「ICTで非連続なビジネスモデルを創る」

 NECの遠藤信博社長の話を聴いた。NECがC&Cを提唱してはや36年、コンピュータとコミュニケーション(C&C)のあり方も変化してきた。今やクラウドとビックデータが本流になってきた。C&Cユーザーフォーラムで、遠藤社長はICT(情報通信技術)の進化において、ネットワークのブロードバンド化が進展し、コンピューティング能力がアップする中で、①リアルタイム、②ダイナミック、③リモートがますます重要になってくると強調する。

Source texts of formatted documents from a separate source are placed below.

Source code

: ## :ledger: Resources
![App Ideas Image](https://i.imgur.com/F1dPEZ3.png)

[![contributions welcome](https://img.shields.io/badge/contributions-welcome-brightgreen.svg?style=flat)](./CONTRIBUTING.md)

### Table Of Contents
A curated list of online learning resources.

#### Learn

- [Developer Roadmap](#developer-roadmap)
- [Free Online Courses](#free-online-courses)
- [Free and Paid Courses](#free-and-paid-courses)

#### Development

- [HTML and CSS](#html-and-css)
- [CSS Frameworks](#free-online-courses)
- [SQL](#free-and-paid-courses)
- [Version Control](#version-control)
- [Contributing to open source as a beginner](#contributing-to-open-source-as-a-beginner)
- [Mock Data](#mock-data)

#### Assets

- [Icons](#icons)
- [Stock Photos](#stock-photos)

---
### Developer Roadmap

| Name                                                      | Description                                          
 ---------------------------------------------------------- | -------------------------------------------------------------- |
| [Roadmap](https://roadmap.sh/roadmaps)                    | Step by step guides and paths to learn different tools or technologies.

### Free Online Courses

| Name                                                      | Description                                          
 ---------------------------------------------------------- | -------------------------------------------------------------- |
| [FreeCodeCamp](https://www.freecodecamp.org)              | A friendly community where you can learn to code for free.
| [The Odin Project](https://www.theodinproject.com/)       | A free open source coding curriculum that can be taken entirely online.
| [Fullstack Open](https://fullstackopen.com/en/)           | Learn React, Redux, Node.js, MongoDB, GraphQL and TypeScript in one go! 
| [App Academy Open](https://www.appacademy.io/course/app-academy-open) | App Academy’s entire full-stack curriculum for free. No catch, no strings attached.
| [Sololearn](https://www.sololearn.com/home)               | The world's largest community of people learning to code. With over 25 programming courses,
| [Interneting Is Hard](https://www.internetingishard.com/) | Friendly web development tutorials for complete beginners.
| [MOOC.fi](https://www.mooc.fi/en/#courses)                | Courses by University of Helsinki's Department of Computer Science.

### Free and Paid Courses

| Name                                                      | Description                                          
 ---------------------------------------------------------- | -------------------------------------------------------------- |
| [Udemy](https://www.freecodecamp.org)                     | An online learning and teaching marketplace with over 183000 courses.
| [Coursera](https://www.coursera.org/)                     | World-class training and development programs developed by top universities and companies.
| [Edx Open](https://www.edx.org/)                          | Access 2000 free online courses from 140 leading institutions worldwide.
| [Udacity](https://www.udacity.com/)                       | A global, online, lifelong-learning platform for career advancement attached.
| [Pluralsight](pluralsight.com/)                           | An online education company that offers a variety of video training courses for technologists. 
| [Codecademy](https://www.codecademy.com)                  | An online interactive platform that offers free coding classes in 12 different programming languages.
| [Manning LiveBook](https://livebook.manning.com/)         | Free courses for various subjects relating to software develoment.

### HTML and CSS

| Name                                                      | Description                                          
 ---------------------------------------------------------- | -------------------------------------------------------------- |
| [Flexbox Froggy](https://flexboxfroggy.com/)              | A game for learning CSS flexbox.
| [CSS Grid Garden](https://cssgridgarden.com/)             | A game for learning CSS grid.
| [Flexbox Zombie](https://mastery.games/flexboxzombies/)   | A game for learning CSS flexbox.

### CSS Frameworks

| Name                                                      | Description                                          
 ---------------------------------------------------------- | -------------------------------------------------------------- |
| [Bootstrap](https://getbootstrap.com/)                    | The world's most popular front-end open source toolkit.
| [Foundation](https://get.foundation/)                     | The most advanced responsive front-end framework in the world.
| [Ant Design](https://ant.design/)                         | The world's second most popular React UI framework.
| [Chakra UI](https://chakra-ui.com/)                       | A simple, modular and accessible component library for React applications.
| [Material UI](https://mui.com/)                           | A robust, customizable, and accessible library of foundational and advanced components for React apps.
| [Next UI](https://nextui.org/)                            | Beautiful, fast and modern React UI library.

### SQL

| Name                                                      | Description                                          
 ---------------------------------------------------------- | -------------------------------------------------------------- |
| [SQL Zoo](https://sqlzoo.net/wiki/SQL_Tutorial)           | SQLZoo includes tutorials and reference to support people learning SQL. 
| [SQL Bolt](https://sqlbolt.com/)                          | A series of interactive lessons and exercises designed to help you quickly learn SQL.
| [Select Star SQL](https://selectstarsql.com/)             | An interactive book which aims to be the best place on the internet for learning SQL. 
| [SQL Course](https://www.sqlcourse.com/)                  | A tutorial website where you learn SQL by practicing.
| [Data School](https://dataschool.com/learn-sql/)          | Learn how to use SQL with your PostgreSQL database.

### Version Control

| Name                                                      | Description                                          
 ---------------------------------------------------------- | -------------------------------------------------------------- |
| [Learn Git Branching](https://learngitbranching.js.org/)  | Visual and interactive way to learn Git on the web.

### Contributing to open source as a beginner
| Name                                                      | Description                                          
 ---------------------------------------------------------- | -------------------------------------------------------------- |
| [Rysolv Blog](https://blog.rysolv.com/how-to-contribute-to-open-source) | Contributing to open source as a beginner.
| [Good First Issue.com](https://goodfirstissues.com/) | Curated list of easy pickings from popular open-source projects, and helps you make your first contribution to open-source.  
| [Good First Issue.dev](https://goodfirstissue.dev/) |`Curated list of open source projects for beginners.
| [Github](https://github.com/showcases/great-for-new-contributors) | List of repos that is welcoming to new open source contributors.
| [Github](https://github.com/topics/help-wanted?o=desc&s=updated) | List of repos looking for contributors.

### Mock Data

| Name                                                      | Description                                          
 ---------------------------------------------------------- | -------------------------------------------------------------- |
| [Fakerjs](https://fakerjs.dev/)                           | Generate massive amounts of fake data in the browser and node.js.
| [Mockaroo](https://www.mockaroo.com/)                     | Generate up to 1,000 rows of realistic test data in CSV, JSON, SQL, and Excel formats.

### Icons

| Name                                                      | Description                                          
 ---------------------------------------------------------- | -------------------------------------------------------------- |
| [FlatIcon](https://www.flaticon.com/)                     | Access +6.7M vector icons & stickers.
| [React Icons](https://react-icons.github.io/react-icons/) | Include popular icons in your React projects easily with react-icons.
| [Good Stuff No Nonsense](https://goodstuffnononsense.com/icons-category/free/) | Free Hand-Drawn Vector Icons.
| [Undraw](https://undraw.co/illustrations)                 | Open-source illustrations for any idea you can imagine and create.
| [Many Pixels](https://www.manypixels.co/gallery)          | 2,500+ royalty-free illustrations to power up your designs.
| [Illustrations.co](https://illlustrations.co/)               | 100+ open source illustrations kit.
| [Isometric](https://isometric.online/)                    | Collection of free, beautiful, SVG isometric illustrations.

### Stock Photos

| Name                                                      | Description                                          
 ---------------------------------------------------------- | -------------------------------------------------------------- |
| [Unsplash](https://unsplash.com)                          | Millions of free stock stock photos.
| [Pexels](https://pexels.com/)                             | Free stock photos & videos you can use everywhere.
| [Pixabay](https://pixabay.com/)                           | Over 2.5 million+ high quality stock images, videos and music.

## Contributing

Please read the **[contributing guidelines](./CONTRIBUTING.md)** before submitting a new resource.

 世界の人口が70億人から2050年には90億人へ、都市化率が50%から70%へ、エネルギーが1.8倍、食料が1.7倍、水が1.6倍、温室ガスが1.5倍に増える中で、それに対応するインフラを作っていくには、ICTをフルに活用していく必要がある。世界のインフラ需要が伸びる中で、いかにICTを活用していくか。そこに、NECの社会ソリューション事業を位置付けている。

 インフラを高度化するためには、ICTを使いこなす必要があり、そのためにはデータが必須である。ICTのアセットを活かした、情報による社会価値創造がNECの目指すところである。従来のICTは効率性の向上がポイントであった。つまり、情報通信技術によって、いかに既存の組織の効率を高めるかという点が中心であった。これをサービス、マーケティング、新規事業などを含めて、いかにビジネスモデルそのものを変革することに貢献するかというように考える。

 ビジネスモデルの変革を推進するICTを担っていくことが、NECの企業価値創造である。そこでは、ビジネスモデルを非連続的に変えることを狙っている。ICTへの投資を通して、個々の企業や組織が新しい価値を作りだす。その価値創造を、非連続的に飛躍的に高めようとしている。まさに、イノベーションを作りだそうというわけだ。

 価値創造を、1)ICTを利用したプラットフォームが作りだす価値と、2)データが創り出す価値に分けて、それぞれを追求する。プラットフォームでは、例えばSDN(ソフトウェア・デザイン・ネットワーク)をコントロールし、マネージしていく。交通、エネルギー、物流や、大病院間の各科を繋ぐシステム、大災害時の対応など、従来なら十分捉えきれないシステムも対象にしていく。

 データからの価値創出では、従来は部分集合から何らかの法則を見出して対応するのにとどまっていたが、これからは大量のデータから新しい法則を見出して、匠の世界(達人の勘に頼っていた技量)に迫って行こうというものである。新しい人工知能の活用ともいえる。

 PC(パソコン)やケータイ(スマホ)を作ることでは世界に遅れをとってしまった日本企業ではあるが、顧客と一緒になってICTを活用し、新しいビジネスモデルの革新に挑戦できるならば、面白いビジネス展開が期待できる。米国に遅れないでほしい。ビックデータの時代に、常識に囚われず、非連続なビジネスモデルのイノベーションを何としても実現してほしい。